Dwight was a left-winger of a committed, considered, not especially specific sort. He routinely broke bread with a hodgepodge of romantics, pacifists, communists, and Roosevelt liberals in an era—brief—when it seemed they all might find common cause. Such were the circles in which Dwight circulated. Such was the political butter of his daily bread. I found these pursuits silly, but harmless and not without charm. He worked as an art critic for The Nation and assorted little magazines. A still-sizeable though slightly melted berg of postcrash family money made the fees earned by his writing live-off-able, especially with Helen working, too.

R.H. Macy’s, like all employers, did not permit women time off to push the next generation of little workers and customers into the world. So now Helen freelanced, cartooning and illustrating for women’s magazines, many of them the same ones that published my verses.

A number of the writers and editors—and their dates—whom we knew from that world were in attendance that night, along with some of the snappier copywriters from R.H. Macy’s, newer girls who worked under me who grasped the effervescence of the in-house style, and who had the joie part of joie de vivre down pat.

Though not among their number, also present—owing to my having been mannerly—was Olive Dodd, hangdog and predictably unescorted.

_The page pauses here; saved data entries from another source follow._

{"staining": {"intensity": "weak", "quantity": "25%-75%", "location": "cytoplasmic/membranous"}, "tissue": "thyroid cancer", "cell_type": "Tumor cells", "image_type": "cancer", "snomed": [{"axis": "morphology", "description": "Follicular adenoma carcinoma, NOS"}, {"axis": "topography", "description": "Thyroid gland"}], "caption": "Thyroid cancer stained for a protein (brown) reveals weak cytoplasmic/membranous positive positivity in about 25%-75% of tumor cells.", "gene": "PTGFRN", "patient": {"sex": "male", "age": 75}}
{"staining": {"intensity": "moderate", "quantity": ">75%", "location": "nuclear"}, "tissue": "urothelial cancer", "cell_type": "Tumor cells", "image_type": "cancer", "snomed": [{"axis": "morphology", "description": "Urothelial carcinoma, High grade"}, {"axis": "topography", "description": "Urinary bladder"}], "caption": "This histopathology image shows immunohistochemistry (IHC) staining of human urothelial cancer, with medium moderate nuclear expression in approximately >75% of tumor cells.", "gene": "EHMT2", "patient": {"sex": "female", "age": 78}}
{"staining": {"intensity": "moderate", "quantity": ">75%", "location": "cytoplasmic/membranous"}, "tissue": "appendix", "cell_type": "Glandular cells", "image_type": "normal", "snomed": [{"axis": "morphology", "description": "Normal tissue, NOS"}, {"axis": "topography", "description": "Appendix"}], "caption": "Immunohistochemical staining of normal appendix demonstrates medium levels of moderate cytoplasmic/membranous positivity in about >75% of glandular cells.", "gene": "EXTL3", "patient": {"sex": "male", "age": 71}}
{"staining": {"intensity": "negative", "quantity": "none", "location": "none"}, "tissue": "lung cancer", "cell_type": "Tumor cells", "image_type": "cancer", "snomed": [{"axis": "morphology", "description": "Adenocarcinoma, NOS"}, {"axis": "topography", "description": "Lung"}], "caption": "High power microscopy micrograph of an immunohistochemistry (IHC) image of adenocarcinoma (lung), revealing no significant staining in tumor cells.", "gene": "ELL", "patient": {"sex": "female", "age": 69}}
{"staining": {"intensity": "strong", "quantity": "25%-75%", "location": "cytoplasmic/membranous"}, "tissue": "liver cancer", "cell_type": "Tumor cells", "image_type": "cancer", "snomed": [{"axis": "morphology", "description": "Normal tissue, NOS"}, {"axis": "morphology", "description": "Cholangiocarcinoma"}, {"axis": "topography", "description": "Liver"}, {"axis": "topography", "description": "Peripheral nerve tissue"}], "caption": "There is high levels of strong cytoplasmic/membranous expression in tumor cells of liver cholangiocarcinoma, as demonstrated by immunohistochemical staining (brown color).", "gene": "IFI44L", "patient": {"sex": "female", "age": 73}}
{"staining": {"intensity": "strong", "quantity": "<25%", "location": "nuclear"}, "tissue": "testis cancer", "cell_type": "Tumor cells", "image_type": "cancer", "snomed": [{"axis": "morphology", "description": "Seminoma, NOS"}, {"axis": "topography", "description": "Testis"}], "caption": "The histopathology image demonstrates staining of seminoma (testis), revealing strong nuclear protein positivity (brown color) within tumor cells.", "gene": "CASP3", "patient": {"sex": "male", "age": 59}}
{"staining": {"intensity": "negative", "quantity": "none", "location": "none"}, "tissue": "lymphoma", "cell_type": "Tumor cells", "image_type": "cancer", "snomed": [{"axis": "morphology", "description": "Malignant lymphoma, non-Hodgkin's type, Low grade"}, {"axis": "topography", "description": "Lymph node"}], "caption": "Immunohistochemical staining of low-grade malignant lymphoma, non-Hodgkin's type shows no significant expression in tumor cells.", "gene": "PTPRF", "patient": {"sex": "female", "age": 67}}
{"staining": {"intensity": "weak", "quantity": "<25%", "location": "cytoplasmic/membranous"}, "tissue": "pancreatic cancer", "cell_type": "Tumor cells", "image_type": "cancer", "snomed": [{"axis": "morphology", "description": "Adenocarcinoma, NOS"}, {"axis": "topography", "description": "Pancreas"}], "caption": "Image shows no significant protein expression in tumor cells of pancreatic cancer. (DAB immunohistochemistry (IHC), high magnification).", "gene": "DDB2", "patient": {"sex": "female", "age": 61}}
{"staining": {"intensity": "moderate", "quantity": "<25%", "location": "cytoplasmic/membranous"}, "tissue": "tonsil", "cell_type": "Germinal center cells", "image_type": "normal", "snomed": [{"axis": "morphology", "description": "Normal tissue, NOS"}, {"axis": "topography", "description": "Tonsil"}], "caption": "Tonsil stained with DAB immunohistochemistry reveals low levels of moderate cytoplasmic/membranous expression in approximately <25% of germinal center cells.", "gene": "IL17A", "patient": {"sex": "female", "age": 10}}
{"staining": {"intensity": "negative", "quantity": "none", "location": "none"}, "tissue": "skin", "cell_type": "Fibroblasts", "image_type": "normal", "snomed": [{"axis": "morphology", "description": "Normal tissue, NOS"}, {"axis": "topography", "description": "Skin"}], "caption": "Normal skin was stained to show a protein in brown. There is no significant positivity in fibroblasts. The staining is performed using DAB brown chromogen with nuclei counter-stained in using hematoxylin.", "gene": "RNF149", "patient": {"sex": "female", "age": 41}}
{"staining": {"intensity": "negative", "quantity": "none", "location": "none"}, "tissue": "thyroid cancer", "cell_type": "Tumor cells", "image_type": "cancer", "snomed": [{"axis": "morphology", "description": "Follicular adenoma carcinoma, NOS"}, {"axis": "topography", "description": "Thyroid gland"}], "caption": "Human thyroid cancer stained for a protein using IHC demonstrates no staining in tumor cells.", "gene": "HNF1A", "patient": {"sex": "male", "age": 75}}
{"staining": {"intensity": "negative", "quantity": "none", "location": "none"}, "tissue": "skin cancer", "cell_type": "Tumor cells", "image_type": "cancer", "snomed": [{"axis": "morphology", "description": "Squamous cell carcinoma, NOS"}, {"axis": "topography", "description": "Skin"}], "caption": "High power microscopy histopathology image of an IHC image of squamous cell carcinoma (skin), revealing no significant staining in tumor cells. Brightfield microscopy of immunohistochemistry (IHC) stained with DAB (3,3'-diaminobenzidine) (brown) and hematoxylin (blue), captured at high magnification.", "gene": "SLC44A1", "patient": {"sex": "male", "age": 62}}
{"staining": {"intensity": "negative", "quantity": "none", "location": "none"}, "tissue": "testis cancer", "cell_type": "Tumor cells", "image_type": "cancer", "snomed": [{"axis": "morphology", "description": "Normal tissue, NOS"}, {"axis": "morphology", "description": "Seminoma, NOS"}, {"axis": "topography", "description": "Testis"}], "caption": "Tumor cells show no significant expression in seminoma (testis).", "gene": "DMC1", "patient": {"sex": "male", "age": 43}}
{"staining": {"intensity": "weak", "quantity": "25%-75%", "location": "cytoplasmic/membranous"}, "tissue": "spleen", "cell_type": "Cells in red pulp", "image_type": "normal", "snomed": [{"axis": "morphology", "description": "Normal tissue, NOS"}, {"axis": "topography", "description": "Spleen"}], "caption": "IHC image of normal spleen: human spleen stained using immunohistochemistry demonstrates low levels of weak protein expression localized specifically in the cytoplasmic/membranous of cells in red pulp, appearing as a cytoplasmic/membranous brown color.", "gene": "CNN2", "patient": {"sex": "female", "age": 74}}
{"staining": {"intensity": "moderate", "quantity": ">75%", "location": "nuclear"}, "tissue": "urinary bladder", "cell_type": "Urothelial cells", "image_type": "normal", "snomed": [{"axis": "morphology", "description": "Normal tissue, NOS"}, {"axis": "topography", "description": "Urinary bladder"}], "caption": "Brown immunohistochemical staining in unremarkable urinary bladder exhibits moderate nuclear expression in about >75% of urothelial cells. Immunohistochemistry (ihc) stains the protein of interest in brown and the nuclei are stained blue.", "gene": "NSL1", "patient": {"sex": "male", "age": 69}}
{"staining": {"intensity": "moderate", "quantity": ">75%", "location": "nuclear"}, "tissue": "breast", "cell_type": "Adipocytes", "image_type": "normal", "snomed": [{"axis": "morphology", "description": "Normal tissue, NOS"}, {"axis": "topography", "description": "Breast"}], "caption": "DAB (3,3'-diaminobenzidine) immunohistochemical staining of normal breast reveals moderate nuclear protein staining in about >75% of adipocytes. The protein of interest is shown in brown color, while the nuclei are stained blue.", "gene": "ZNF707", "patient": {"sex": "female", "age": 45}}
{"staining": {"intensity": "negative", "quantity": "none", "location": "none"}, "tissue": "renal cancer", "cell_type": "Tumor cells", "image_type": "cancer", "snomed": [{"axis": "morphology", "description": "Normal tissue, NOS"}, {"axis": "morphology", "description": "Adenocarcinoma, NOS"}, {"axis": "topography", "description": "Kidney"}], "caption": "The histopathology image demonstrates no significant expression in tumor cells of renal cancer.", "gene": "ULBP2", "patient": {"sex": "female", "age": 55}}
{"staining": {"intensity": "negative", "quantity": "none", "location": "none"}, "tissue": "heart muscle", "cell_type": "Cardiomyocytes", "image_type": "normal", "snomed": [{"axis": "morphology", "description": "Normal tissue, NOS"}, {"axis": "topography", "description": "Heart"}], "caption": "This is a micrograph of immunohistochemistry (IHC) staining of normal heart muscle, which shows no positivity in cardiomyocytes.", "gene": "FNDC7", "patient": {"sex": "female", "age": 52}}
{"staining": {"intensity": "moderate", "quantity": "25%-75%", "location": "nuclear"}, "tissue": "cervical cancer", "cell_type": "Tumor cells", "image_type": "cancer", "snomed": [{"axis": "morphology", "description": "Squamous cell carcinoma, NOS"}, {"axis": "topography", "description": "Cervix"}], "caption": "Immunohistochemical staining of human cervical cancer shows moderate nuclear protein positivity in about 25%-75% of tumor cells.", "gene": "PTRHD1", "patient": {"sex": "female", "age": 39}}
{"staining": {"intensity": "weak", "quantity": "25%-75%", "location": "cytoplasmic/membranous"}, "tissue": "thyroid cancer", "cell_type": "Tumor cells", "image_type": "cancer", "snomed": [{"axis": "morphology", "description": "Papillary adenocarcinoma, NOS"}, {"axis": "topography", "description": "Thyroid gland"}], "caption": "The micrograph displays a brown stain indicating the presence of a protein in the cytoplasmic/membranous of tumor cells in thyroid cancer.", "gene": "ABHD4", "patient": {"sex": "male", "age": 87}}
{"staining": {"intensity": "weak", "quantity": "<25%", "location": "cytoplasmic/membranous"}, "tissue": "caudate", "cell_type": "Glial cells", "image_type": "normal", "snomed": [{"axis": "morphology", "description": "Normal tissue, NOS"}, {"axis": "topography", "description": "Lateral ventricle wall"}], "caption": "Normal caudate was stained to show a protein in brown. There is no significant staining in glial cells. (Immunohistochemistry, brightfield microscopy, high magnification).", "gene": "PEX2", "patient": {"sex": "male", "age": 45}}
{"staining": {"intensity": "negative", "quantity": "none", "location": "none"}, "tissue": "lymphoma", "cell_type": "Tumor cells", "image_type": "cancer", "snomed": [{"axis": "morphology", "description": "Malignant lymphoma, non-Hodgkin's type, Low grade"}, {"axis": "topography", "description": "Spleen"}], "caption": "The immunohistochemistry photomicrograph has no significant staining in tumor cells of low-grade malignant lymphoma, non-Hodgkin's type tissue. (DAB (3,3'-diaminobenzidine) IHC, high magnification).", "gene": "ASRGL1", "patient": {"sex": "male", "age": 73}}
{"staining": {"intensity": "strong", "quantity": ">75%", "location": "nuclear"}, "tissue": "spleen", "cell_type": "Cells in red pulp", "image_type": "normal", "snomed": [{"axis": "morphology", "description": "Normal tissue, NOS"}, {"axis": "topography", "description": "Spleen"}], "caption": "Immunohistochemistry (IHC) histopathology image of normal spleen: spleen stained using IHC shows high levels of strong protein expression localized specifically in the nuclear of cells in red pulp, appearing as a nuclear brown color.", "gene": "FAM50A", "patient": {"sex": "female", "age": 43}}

Early on, before I realized how joyless and jealous she had it in her to be, I had invited Olive to such gatherings as these, thinking we might hit it off outside the confines of the office. She was young and reasonably pretty, and she’d read all the right books, so I thought, sure, let’s give this a go. She drank and she smoked.

But it turned out she was a narrow-minded prig. She decked herself in bohemian trappings because she felt she needed to; there was nothing genuine about it. As Gertrude Stein—whose writing Olive pretended to like—said of the city of Oakland, there was no there there.

I couldn’t very well exclude her, though—not without being more hurtful than I meant to. Plus I couldn’t very well go on decrying her affectations if I weren’t prepared to stand by my own notions of propriety, could I? So invite her I did.

And Olive, to be sure, could have mustered the finesse to simply say thanks and then not actually inflict herself on the party. But there she was, wearing an evening dress of periwinkle blue and sipping a ginger ale that must have been half gin.